Situs Aljazeera mempublikasikan sebuah artikel yang ditulis oleh Syaikh Dr Ahmad Raissouni, wakil ketua Persatuan Ulama Islam Internasional (al-Ittihād al-‘Ālami li ‘Ulamā’i al-Muslimīn), yang dipimpin oleh Syaikh Yusuf al-Qaradawi. Dimana isi artikelnya itu mengkritik deklarasi Khilafah oleh ISIS di bawah kepemimpinan Abu Bakar al-Baghdadi. Raissouni berpendapat bahwa “Syara’ … tidak pernah mewajibkan kita selamanya untuk menegakkan sesuatu yang bernama Khilafah, atau Khilafah Islam. Syara’ juga tidak pernah mewajibkan kita untuk menegakkan bentuk atau model tertentu terkait Khilafah atau negara ini. Dan syara’ tidak pernah memerintah kami—meski hanya satu kalimat—dimana kami menyebut penguasanya Khalifah, dan menyebut sistem yang memerintah kami dengan Khilafah … Sehingga siapa saja yang mengklaim telah mendeklarasikan Khilafah dan konsekuensi yang berbahaya, bahwa ia telah menegakkan apa yang telah diwajibkan Allah, maka beritahu kami, dimana Allah telah mewajibkan hal ini? Dan mana dalil tentang kewajiban ini? Jika tidak, maka ia dan orang-orang yang melaksanakan perintahnya hanyalah gerombolan tukang klaim.”
*** *** ***
– Artikel Raissouni berisi kritikan terperinci terhadap fakta Khilafah yang diklaim oleh ISIS. Sementara, di sini, kami tidak akan membahas deklarasi tersebut, dimana kami telah menolak sebelumnya pada pembahasan yang lain.

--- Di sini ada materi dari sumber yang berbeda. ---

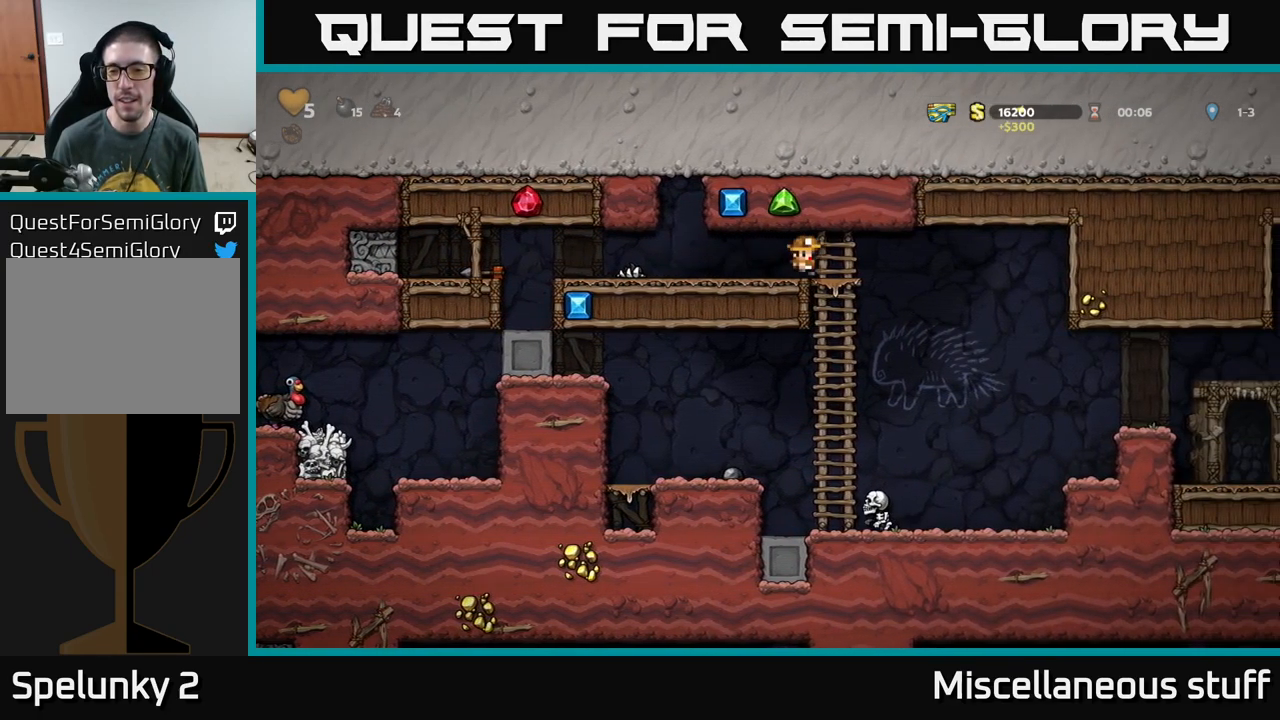
{"buttons": ["A", "DPAD_LEFT"], "left_stick": "center", "events": [[34, "A", "down"], [167, "A", "up"], [184, "DPAD_DOWN", "up"], [400, "A", "down"], [417, "DPAD_LEFT", "down"]]}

– Namun kami akan menyikapi serangan Raissouni terhadap ide Khilafah, dan klaimnya yang tidak bernilai bahwa syara’ tidak memerintahkan untuk menegakkan negara Khilafah, dan syara’ hanya membuat garis-garis besar, nilai-nilai dan cita-cita yang perlu diwujudkannya, apapun bentuk negaranya.

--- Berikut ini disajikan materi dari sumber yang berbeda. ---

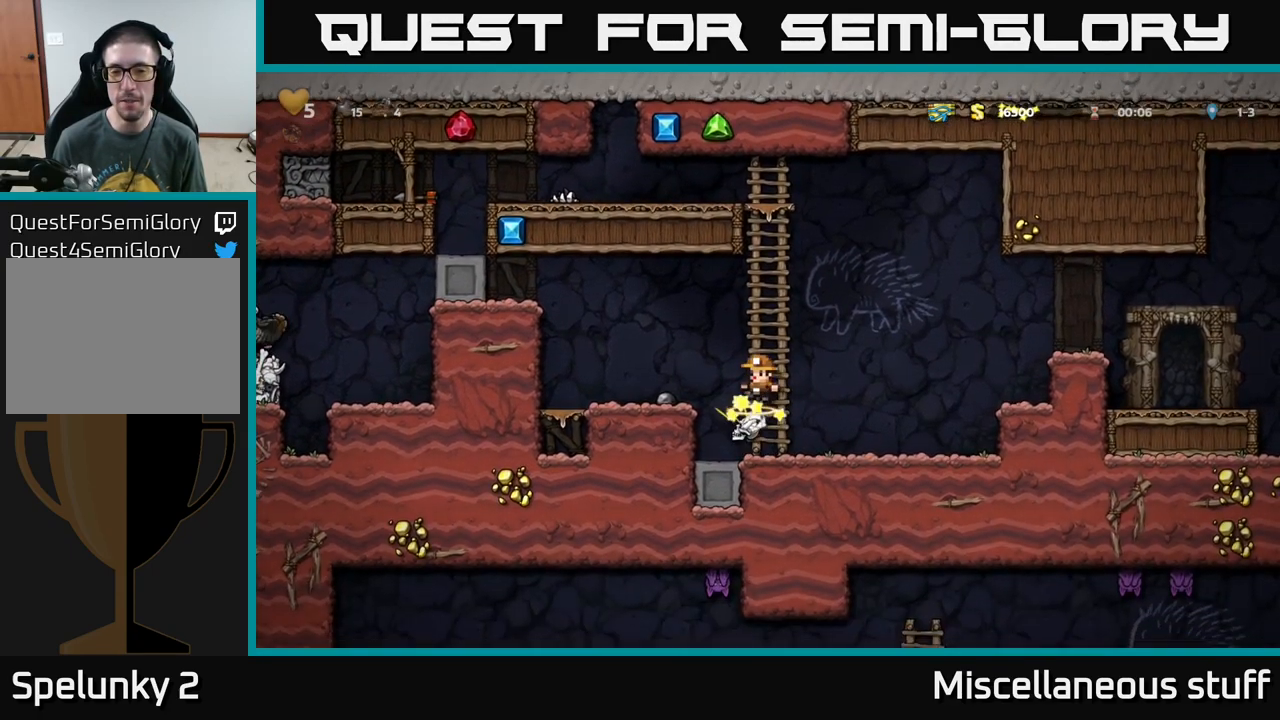
{"buttons": ["DPAD_LEFT"], "left_stick": "center", "events": [[184, "A", "up"]]}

– Dengan pernyataannya itu, Raissouni telah membuat stigma dirinya sebagai orang yang tuli terhadap syariah. Sebagaimana perkataan al-Qurthubi dalam menafsiri firman Allah SWT: “Ingatlah ketika Tuhanmu berfirman kepada para Malaikat: ‘Sesungguhnya Aku hendak menjadikan seorang Khalifah di muka bumi’.” (TQS. Al-Baqarah [2] : 30). Ayat ini adalah dalil wajibnya mengangkat seorang Imam atau Khalifah yang didengar dan ditaati perintahnya, untuk menyatukan kata, dan menerapkan hukum-hukum syariah yang diadopsi Khalifah. Terkait hukum wajibnya mengangkat Khalifah tidak ada perbedaan antara umat dan para imam, kecuali apa yang diriwayatkan dari al-Asham—Abu Bakar al-Asham tokoh senior Mu’tazilah—dimana terhadap syariah, dia itu tuli, begitu juga setiap orang yang berkata dengan perkataannya, serta mengikuti pendapat dan pandangannya.

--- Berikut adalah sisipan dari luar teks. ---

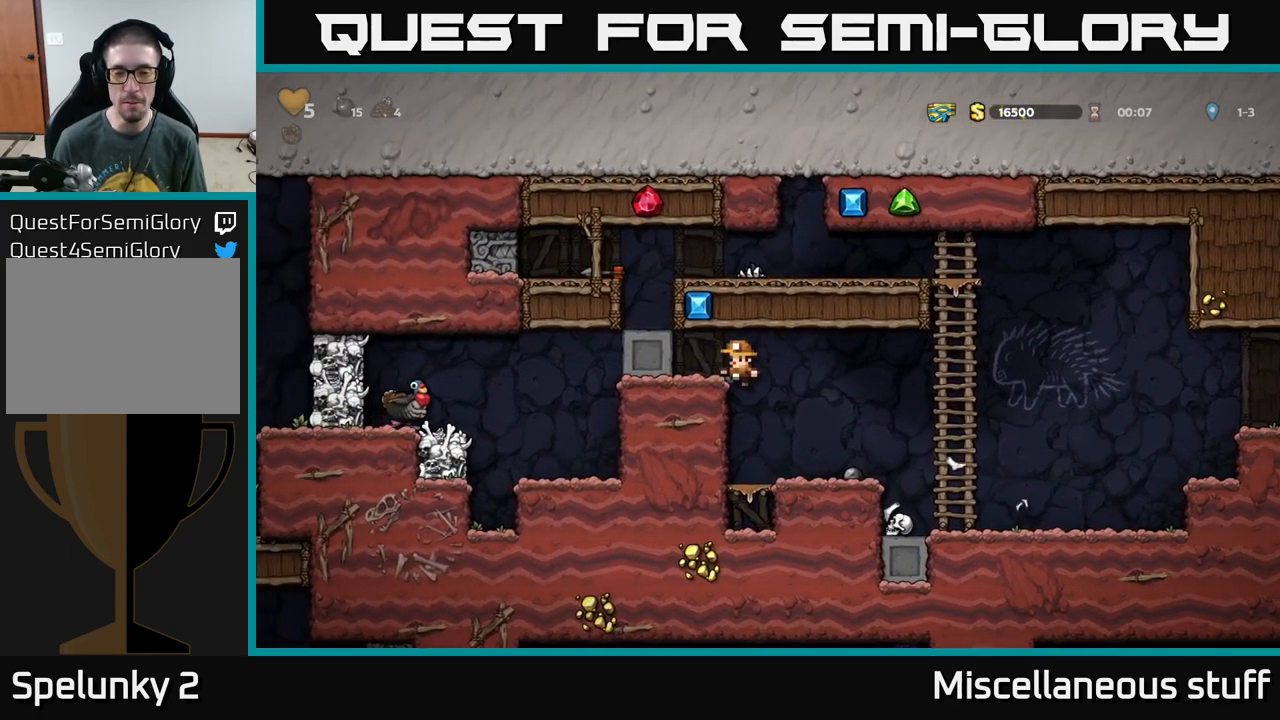
{"buttons": ["DPAD_LEFT"], "left_stick": "center", "events": [[100, "A", "down"], [250, "A", "up"]]}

– Sementara itu, dalil-dalil syariah tentang wajibnya menegakkan Khilafah banyak berceceran, sehingga di sini kami tidak perlu menyampaikannya, dan tidak dibutuhkannya. Namun kami cukup dengan apa yang dikemukakan oleh al-Qaradawi: “Sekiranya nash-nash Islam tidak datang secara jelas mewajibkan tegaknya negara Islam, dan tidak ditemukan dalam sejarah Rasulullah dan para sahabatnya penerapan secara praktis atas apa yang dituntut oleh nash-nash tersebut, niscaya karakter risalah Islam itu sendiri mengharuskan tegaknya sebuah negara bagi Islam, yang memiliki keistimewaan dengan akidahnya, syiarnya, ajarannya, konsepnya, akhlaknya, kebajikannya, tradisinya dan undang-undangnya, sehingga di era apapun sangat penting bagi Islam adanya negara yang bertanggung jawab atas semua itu.”
– Kami katakan kepada Raissouni bahwa tidak akan pernah berhasil orang yang menutupi matahari dengan ayakan. Sesungguhnya Khilafah ala minhajin nubuwah—bukan ala minhaji ISIS—pasti tegak, suka atau tidak suka. Ingat bahwa hari esok itu dekat bagi orang yang melihat. [Ustman Bakhash – Direktur Kantor Media Pusat Hizbut Tahrir]
Sumber: hizb-ut-tahrir.info, 12/7/2014.